The docuseries touched on several predictions that turned out to be true years later with Heuermann’s arrest – including that the suspect would be a Big Apple commuter from Massapequa who may be into duck hunting.
“Atlantic City also has a fairly robust sex trade,” he added.
On the other hand, while Atlantic County Prosecutor William Reynolds says investigators there are pursuing all leads in the unsolved Golden Keys case, which he refers to as the 2006 Black Horse Pike homicides, an official link to Heuermann as a person of interest has not materialized.
“Since this remains an open investigation, we cannot comment due to its potential to compromise the investigation,” Reynolds told Fox News Digital.
Reynolds’ predecessor, James McClain, told Fox News Digital in 2015 that the Golden Key murders fit the “FBI definition of a serial killer” and that investigators had more than one person of interest. Reynolds declined to say whether Heuermann was one of them.
Experts also say there are some key differences between those murders and the Gilgo Four.

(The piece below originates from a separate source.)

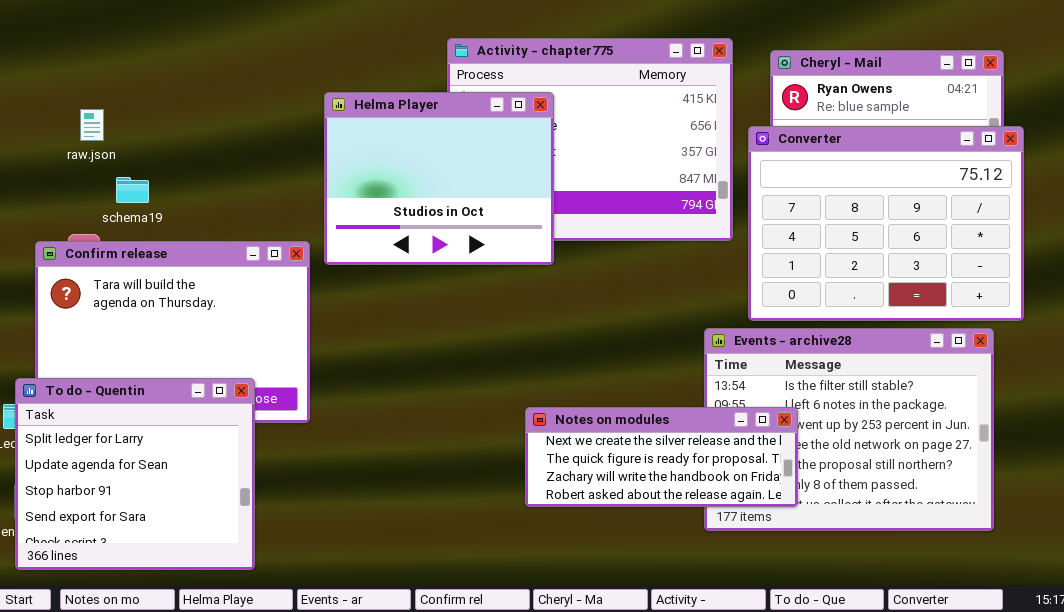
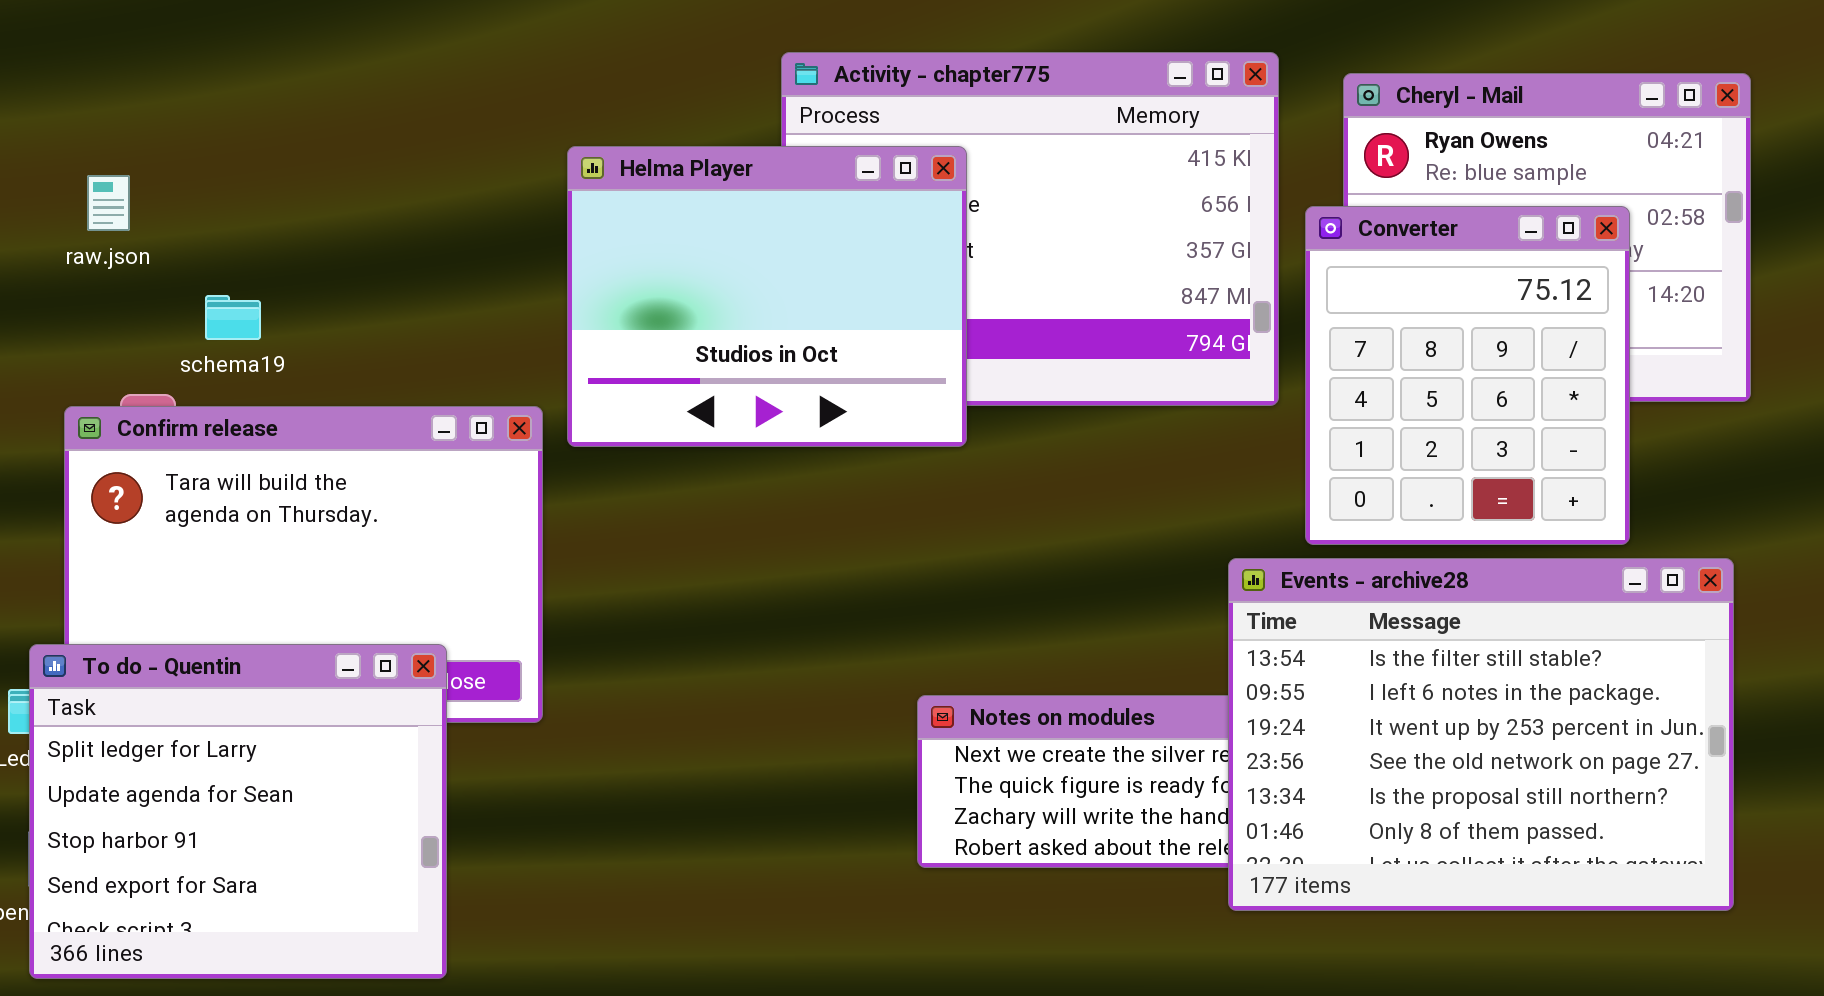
raw.json: [80,109,104,141] -> [87,175,130,231], moved
Converter: [748,126,1024,321] -> [1305,206,1630,545], resized
Events - archive28: [704,328,994,531] -> [1228,558,1734,911], raised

The surrounding area is more developed, for one. While similarly situated along marshland, the neighborhood is nowhere near as remote as Gilgo Beach. And the Atlantic City killer may have done more to try and cover his tracks.
The Atlantic City victims may have been placed face down in the water in an effort to wash away DNA, said Joseph Giacalone, a retired NYPD sergeant and former cold case investigator who is now an adjunct professor at John Jay College of Criminal Justice.
“I believe the difference between the person involved in Jersey, he took steps to get rid of DNA evidence,” he told Fox News Digital. “The guy on Long Island didn’t care because he knew nobody was gonna find them, and by the time they did find them, everything would be gone.”
Heuermann is due back in court Aug. 1.
He has pleaded not guilty.
Fox News’ Audrey Conklin and Cristina Corbin contributed to this report.